- PASSAGE PROVIDED -
• • • •

In undertaking to give the reader of these pages the story of my life, I will not undertake in a solemn strain to narrate this narration, but will try and put as much sunshine in these pages as possible.
I am the son of my Father as all of my Fathers were. I was born very young and have never been ashamed of it, and have never desired to grow old, so at this writing from the best of my recollection, and the evidence set down in the old family Bible, I am now nearing the age of sixty-eight years. That old family record says 1 was born in the year of our Lord on the 16th day of January 1853, so you see I was born in an early day of my life near New Providence in Greene County, Illinois. My Father's name was simply John Howard, and my mother's name was Marjory Ann, her maiden name being Bell. My mother died when I was but five years of age hence my memory concerning her is rather vague. My mother was a beautiful woman being one of the Bells of the community in which she lived, I think I will always hold it against my mother for my good looks, therefore I am not responsible for them. My father lived to be 76 years old and anxiously passed to his reward in my own arms.
As I was born very young, I married correspondingly young, at the age of nineteen, and have been married to the same woman ever since. I was very fortunate in my marriage, having found a beautiful girl
in my own community who was willing to take me just as I was. I suppose she thought then that it was a cheap bargain, and now she knows it. The most of our troubles have been little ones, eight of whom
have grown to man and womanhood and they seem real glad that they have been thus fortunate in having us for their parents. I did not have to leave my own community to find a lady girl that would have
me as many young fellows do. I never have been a giant in physical strength or mental ability, or a financial success, but when I die I will take about as much with me as anybody that I know anything
about. 1 brought nothing into this world and it looks like I am going to take precious little out.

• • • •

- ENTRIES PROVIDED -
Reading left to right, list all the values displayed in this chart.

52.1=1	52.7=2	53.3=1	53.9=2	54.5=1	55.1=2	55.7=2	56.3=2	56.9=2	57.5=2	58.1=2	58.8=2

• • • •

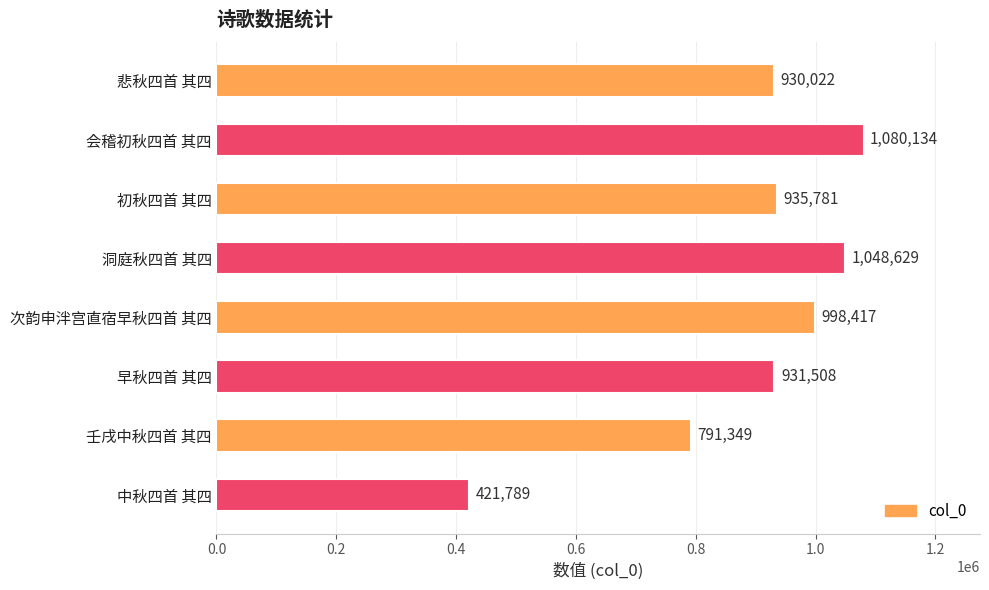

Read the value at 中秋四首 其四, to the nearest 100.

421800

• • • •

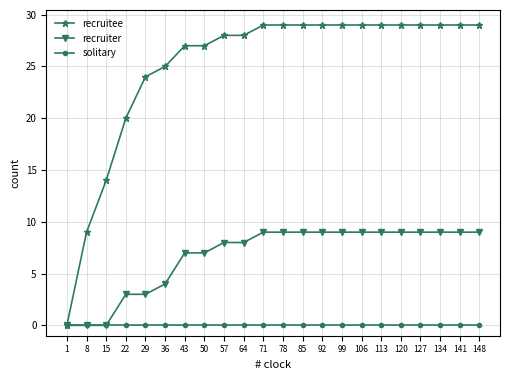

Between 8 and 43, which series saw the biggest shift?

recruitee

• • • •

- PROBLEM STATEMENT -
Please rewrite the paragraph of the life story that begins "I am the son of my Father" as a short list that keeps its main facts.

- TASK ANSWER -
- The writer is nearly sixty-eight at the time of writing, according to memory and the old family Bible.
- He was born on January 16, 1853, near New Providence in Greene County, Illinois.
- His father was John Howard.
- His mother was Marjory Ann, whose maiden name was Bell. She was a beautiful woman.
- His mother died when he was five, so he remembers her only vaguely.
- He credits his good looks to his mother.
- His father lived to 76 and died in the writer's arms.